If you follow the Chicago music scene and it’s rising stars, then you’ve likely seen life through the lens of Austin Vesely. The 22-year-old director is behind the lion’s share of visuals that we’ve seen from Chicago super-crew Savemoney which includes the likes of Chance The Rapper, Kids These Days, Caleb James, Kami De Chukwu, Joey Purp, Preston San and many, many others. However, Vesely didn’t gain our respect simply for the fact that he was the name tied to the music videos of so many hot songs, but rather the fact he is so dedicated to progressing his art. This effort is especially evident in his latest work for Vic Mensa’s song “Naked Pictures” which you can watch below. With so much work done behind the scenes and his biggest production to date in full swing, we felt it was the perfect time to turn the tables and put the spotlight on Austin in our 2nd installment in our 5 Questions For… series.
What inspired you to want to make films initially? And have there been directors that have influenced the way you shoot/edit?
When I was 6, my parents bought the Star Wars trilogy on VHS, and before the first movie there was a featurette about how it was made (watch it here). It was the first time I realized that movies weren’t real, and that people could make them. And then I borrowed my grandma’s Hi8 camera and tried to make Star Wars with toys, and I guess that’s pretty much what I’m still doing. As far as directors go, I don’t really look to the music video world very much. I like Spike Jonze’s music videos and there’s a guy based in Norway named Kristoffer Borgli who I really like, but mostly I look to narrative films for inspiration. PT Anderson is the champion of modern American cinema to me, and I really like Jean-Luc Godard’s earlier stuff. I just love movies, and I like when actual cinema and storytelling makes its way into music videos.
For as long as we’ve known you, you’ve been doing a lot of traveling with Kids These Days, documenting their journey so far. What’s your most memorable moment from what you’ve experienced alongside them?
The day we did Conan was probably the most bizarre. Seeing how late night TV comes together over the course of a day was really cool. Shooting assault rifles with the Kids on the border of Mexico was cool, too. That doesn’t really need to be explained.

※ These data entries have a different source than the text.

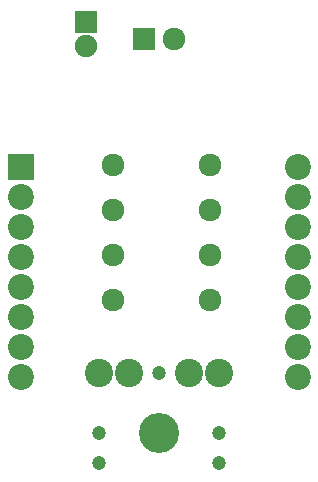
<source format=gbr>
G04 #@! TF.GenerationSoftware,KiCad,Pcbnew,5.0.0-fee4fd1~65~ubuntu17.10.1*
G04 #@! TF.CreationDate,2018-11-13T13:37:27+00:00*
G04 #@! TF.ProjectId,Power Monitor Version 1,506F776572204D6F6E69746F72205665,rev?*
G04 #@! TF.SameCoordinates,Original*
G04 #@! TF.FileFunction,Soldermask,Top*
G04 #@! TF.FilePolarity,Negative*
%FSLAX46Y46*%
G04 Gerber Fmt 4.6, Leading zero omitted, Abs format (unit mm)*
G04 Created by KiCad (PCBNEW 5.0.0-fee4fd1~65~ubuntu17.10.1) date Tue Nov 13 13:37:27 2018*
%MOMM*%
%LPD*%
G01*
G04 APERTURE LIST*
%ADD10R,1.900000X1.900000*%
%ADD11C,1.900000*%
%ADD12R,1.924000X1.924000*%
%ADD13C,1.924000*%
%ADD14C,1.200000*%
%ADD15C,2.400000*%
%ADD16C,3.400000*%
%ADD17R,2.200000X2.200000*%
%ADD18C,2.200000*%
G04 APERTURE END LIST*
D10*
G04 #@! TO.C,C1*
X129540000Y-73025000D03*
D11*
X129540000Y-75057000D03*
G04 #@! TD*
D12*
G04 #@! TO.C,D1*
X134493000Y-74422000D03*
D13*
X137033000Y-74422000D03*
G04 #@! TD*
D14*
G04 #@! TO.C,J1*
X135763000Y-102743000D03*
X130683000Y-107823000D03*
X130683000Y-110363000D03*
X140843000Y-107823000D03*
X140843000Y-110363000D03*
D15*
X133223000Y-102743000D03*
X130683000Y-102743000D03*
X138303000Y-102743000D03*
X140843000Y-102743000D03*
D16*
X135763000Y-107823000D03*
G04 #@! TD*
D17*
G04 #@! TO.C,M1*
X124027001Y-85292001D03*
D18*
X124027001Y-87832001D03*
X124027001Y-90372001D03*
X124027001Y-92912001D03*
X124027001Y-95452001D03*
X124027001Y-97992001D03*
X124027001Y-100532001D03*
X147522001Y-103072001D03*
X147522001Y-100532001D03*
X147522001Y-97992001D03*
X147522001Y-95452001D03*
X147522001Y-92912001D03*
X147522001Y-90372001D03*
X124027001Y-103072001D03*
X147522001Y-87832001D03*
X147522001Y-85292001D03*
G04 #@! TD*
D13*
G04 #@! TO.C,R1*
X131826000Y-96520000D03*
X140081000Y-96520000D03*
G04 #@! TD*
G04 #@! TO.C,R2*
X131826000Y-88900000D03*
X140081000Y-88900000D03*
G04 #@! TD*
G04 #@! TO.C,R3*
X131826000Y-92710000D03*
X140081000Y-92710000D03*
G04 #@! TD*
G04 #@! TO.C,R4*
X131826000Y-85090000D03*
X140081000Y-85090000D03*
G04 #@! TD*
M02*

</source>
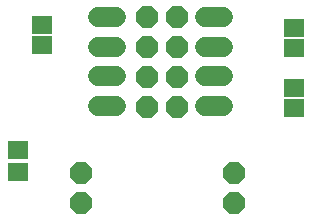
<source format=gbs>
G75*
%MOIN*%
%OFA0B0*%
%FSLAX25Y25*%
%IPPOS*%
%LPD*%
%AMOC8*
5,1,8,0,0,1.08239X$1,22.5*
%
%ADD10R,0.06706X0.05918*%
%ADD11OC8,0.07400*%
%ADD12R,0.07099X0.05918*%
%ADD13C,0.06800*%
%ADD14R,0.04762X0.04762*%
D10*
X0034000Y0064654D03*
X0034000Y0071346D03*
X0118000Y0070346D03*
X0118000Y0063654D03*
X0118000Y0050346D03*
X0118000Y0043654D03*
D11*
X0098000Y0022000D03*
X0098000Y0012000D03*
X0079000Y0044000D03*
X0069000Y0044000D03*
X0069000Y0054000D03*
X0079000Y0054000D03*
X0079000Y0064000D03*
X0069000Y0064000D03*
X0069000Y0074000D03*
X0079000Y0074000D03*
X0047000Y0022000D03*
X0047000Y0012000D03*
D12*
X0026000Y0022260D03*
X0026000Y0029740D03*
D13*
X0052606Y0044236D02*
X0058606Y0044236D01*
X0058606Y0054079D02*
X0052606Y0054079D01*
X0052606Y0063921D02*
X0058606Y0063921D01*
X0058606Y0073764D02*
X0052606Y0073764D01*
X0088394Y0073764D02*
X0094394Y0073764D01*
X0094394Y0063921D02*
X0088394Y0063921D01*
X0088394Y0054079D02*
X0094394Y0054079D01*
X0094394Y0044236D02*
X0088394Y0044236D01*
D14*
X0091472Y0054000D03*
M02*

</source>
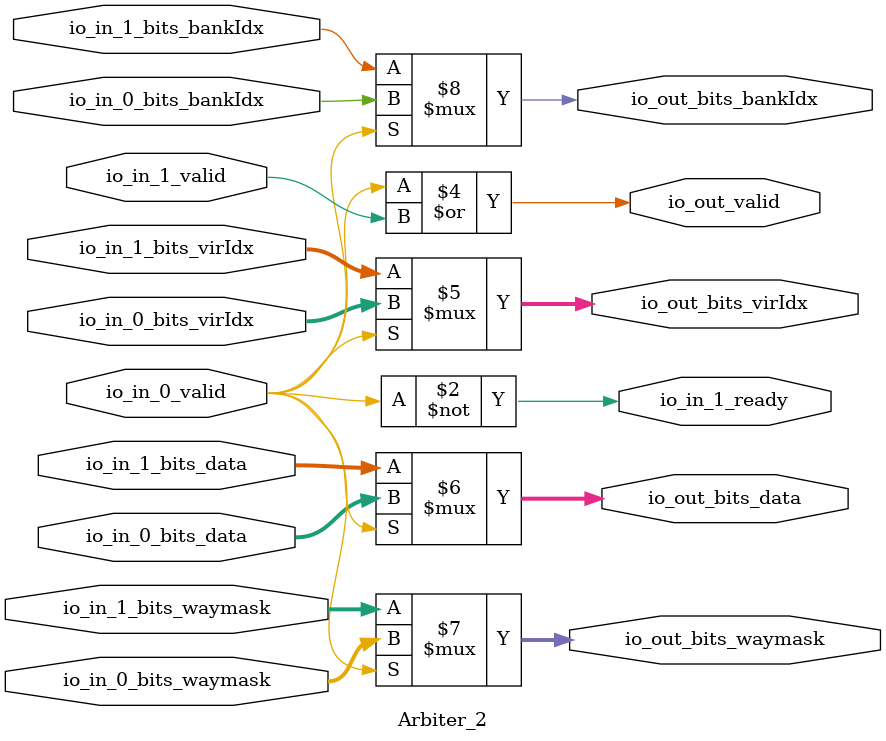
<source format=v>
module Arbiter_2(
  input          io_in_0_valid,
  input  [5:0]   io_in_0_bits_virIdx,
  input  [511:0] io_in_0_bits_data,
  input  [7:0]   io_in_0_bits_waymask,
  input          io_in_0_bits_bankIdx,
  output         io_in_1_ready,
  input          io_in_1_valid,
  input  [5:0]   io_in_1_bits_virIdx,
  input  [511:0] io_in_1_bits_data,
  input  [7:0]   io_in_1_bits_waymask,
  input          io_in_1_bits_bankIdx,
  output         io_out_valid,
  output [5:0]   io_out_bits_virIdx,
  output [511:0] io_out_bits_data,
  output [7:0]   io_out_bits_waymask,
  output         io_out_bits_bankIdx
);
  wire  grant_1 = ~io_in_0_valid; // @[Arbiter.scala 46:78]
  assign io_in_1_ready = ~io_in_0_valid; // @[Arbiter.scala 46:78]
  assign io_out_valid = ~grant_1 | io_in_1_valid; // @[Arbiter.scala 150:31]
  assign io_out_bits_virIdx = io_in_0_valid ? io_in_0_bits_virIdx : io_in_1_bits_virIdx; // @[Arbiter.scala 139:15 141:26 143:19]
  assign io_out_bits_data = io_in_0_valid ? io_in_0_bits_data : io_in_1_bits_data; // @[Arbiter.scala 139:15 141:26 143:19]
  assign io_out_bits_waymask = io_in_0_valid ? io_in_0_bits_waymask : io_in_1_bits_waymask; // @[Arbiter.scala 139:15 141:26 143:19]
  assign io_out_bits_bankIdx = io_in_0_valid ? io_in_0_bits_bankIdx : io_in_1_bits_bankIdx; // @[Arbiter.scala 139:15 141:26 143:19]
endmodule


</source>
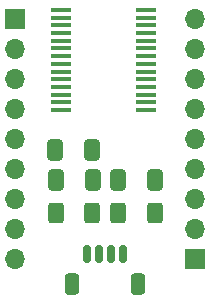
<source format=gbr>
%TF.GenerationSoftware,KiCad,Pcbnew,(6.0.0-0)*%
%TF.CreationDate,2022-02-05T19:10:17-08:00*%
%TF.ProjectId,w2rf004rm-breakout,77327266-3030-4347-926d-2d627265616b,v1*%
%TF.SameCoordinates,Original*%
%TF.FileFunction,Soldermask,Top*%
%TF.FilePolarity,Negative*%
%FSLAX46Y46*%
G04 Gerber Fmt 4.6, Leading zero omitted, Abs format (unit mm)*
G04 Created by KiCad (PCBNEW (6.0.0-0)) date 2022-02-05 19:10:17*
%MOMM*%
%LPD*%
G01*
G04 APERTURE LIST*
G04 Aperture macros list*
%AMRoundRect*
0 Rectangle with rounded corners*
0 $1 Rounding radius*
0 $2 $3 $4 $5 $6 $7 $8 $9 X,Y pos of 4 corners*
0 Add a 4 corners polygon primitive as box body*
4,1,4,$2,$3,$4,$5,$6,$7,$8,$9,$2,$3,0*
0 Add four circle primitives for the rounded corners*
1,1,$1+$1,$2,$3*
1,1,$1+$1,$4,$5*
1,1,$1+$1,$6,$7*
1,1,$1+$1,$8,$9*
0 Add four rect primitives between the rounded corners*
20,1,$1+$1,$2,$3,$4,$5,0*
20,1,$1+$1,$4,$5,$6,$7,0*
20,1,$1+$1,$6,$7,$8,$9,0*
20,1,$1+$1,$8,$9,$2,$3,0*%
G04 Aperture macros list end*
%ADD10R,1.750000X0.450000*%
%ADD11RoundRect,0.250000X-0.400000X-0.625000X0.400000X-0.625000X0.400000X0.625000X-0.400000X0.625000X0*%
%ADD12RoundRect,0.250000X0.400000X0.625000X-0.400000X0.625000X-0.400000X-0.625000X0.400000X-0.625000X0*%
%ADD13O,1.700000X1.700000*%
%ADD14R,1.700000X1.700000*%
%ADD15RoundRect,0.150000X0.150000X0.625000X-0.150000X0.625000X-0.150000X-0.625000X0.150000X-0.625000X0*%
%ADD16RoundRect,0.250000X0.350000X0.650000X-0.350000X0.650000X-0.350000X-0.650000X0.350000X-0.650000X0*%
%ADD17RoundRect,0.250000X0.412500X0.650000X-0.412500X0.650000X-0.412500X-0.650000X0.412500X-0.650000X0*%
%ADD18RoundRect,0.250000X-0.412500X-0.650000X0.412500X-0.650000X0.412500X0.650000X-0.412500X0.650000X0*%
G04 APERTURE END LIST*
D10*
%TO.C,U1*%
X150780000Y-84675000D03*
X150780000Y-85325000D03*
X150780000Y-85975000D03*
X150780000Y-86625000D03*
X150780000Y-87275000D03*
X150780000Y-87925000D03*
X150780000Y-88575000D03*
X150780000Y-89225000D03*
X150780000Y-89875000D03*
X150780000Y-90525000D03*
X150780000Y-91175000D03*
X150780000Y-91825000D03*
X150780000Y-92475000D03*
X150780000Y-93125000D03*
X143580000Y-93125000D03*
X143580000Y-92475000D03*
X143580000Y-91825000D03*
X143580000Y-91175000D03*
X143580000Y-90525000D03*
X143580000Y-89875000D03*
X143580000Y-89225000D03*
X143580000Y-88575000D03*
X143580000Y-87925000D03*
X143580000Y-87275000D03*
X143580000Y-86625000D03*
X143580000Y-85975000D03*
X143580000Y-85325000D03*
X143580000Y-84675000D03*
%TD*%
D11*
%TO.C,R2*%
X146250000Y-101812000D03*
X143150000Y-101812000D03*
%TD*%
D12*
%TO.C,R1*%
X151550000Y-101812000D03*
X148450000Y-101812000D03*
%TD*%
D13*
%TO.C,J3*%
X139700000Y-105740000D03*
X139700000Y-103200000D03*
X139700000Y-100660000D03*
X139700000Y-98120000D03*
X139700000Y-95580000D03*
X139700000Y-93040000D03*
X139700000Y-90500000D03*
X139700000Y-87960000D03*
D14*
X139700000Y-85420000D03*
%TD*%
D13*
%TO.C,J2*%
X154940000Y-85400000D03*
X154940000Y-87940000D03*
X154940000Y-90480000D03*
X154940000Y-93020000D03*
X154940000Y-95560000D03*
X154940000Y-98100000D03*
X154940000Y-100640000D03*
X154940000Y-103180000D03*
D14*
X154940000Y-105720000D03*
%TD*%
D15*
%TO.C,J1*%
X148820000Y-105355000D03*
X147820000Y-105355000D03*
X146820000Y-105355000D03*
X145820000Y-105355000D03*
D16*
X150120000Y-107880000D03*
X144520000Y-107880000D03*
%TD*%
D17*
%TO.C,C3*%
X148437500Y-99060000D03*
X151562500Y-99060000D03*
%TD*%
D18*
%TO.C,C2*%
X143137500Y-99060000D03*
X146262500Y-99060000D03*
%TD*%
%TO.C,C1*%
X143077500Y-96520000D03*
X146202500Y-96520000D03*
%TD*%
M02*

</source>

You just wrapped up the filming of the Kids These Days track “Don’t Harsh My Mellow”. On Twitter, you told us “Some Amazing Things Happened”… What more can you tell us about that?
It was an incredible shoot. It was the first time I’d worked with a crew. I co-directed the video with Elijah Alvarado and we had a young crew of consummate professionals working on lights, camera, art. We crammed a two day shoot into one 14 hour day and walked out with some exceptional footage. We had a bunch of extras tearing our location to shreds. I’m excited to share it with people. It’s the first time I can comfortably use the term “next-level” to describe my work. We took it there.
There are tons of kids out there with a camera and editing software, making it harder for kids with legitimate talent to get noticed. Do you have any advice for those aspiring to make a name for themselves in film to better set themselves apart?
The Music Video has become severely depreciated because of the advent of prosumer grade cameras and pirated software. People want you to pick up a camera and shoot them “in a cool location,” and that’s that. I think it’s important to use the tools you have in interesting ways. Don’t make the videos how people think they’re supposed to look. Depend on your ideas for the product, not on resources or expectations. If the ideas are good, the product follows.
You’ve become a local legend in Chicago when it comes to making music videos, but is this something you plan on pursuing years down the road or is it a stepping stone to something bigger, such as feature-length narratives?
…I’ve always wanted to be a local legend… I’m trying to move into short films and even features as soon as the time is right. That’s always been the goal. I’ve been lucky enough to be a part of a scene here in Chicago where I could use music videos practice my craft with artists who have let me experiment with the medium. But I’m definitely ready to try other things.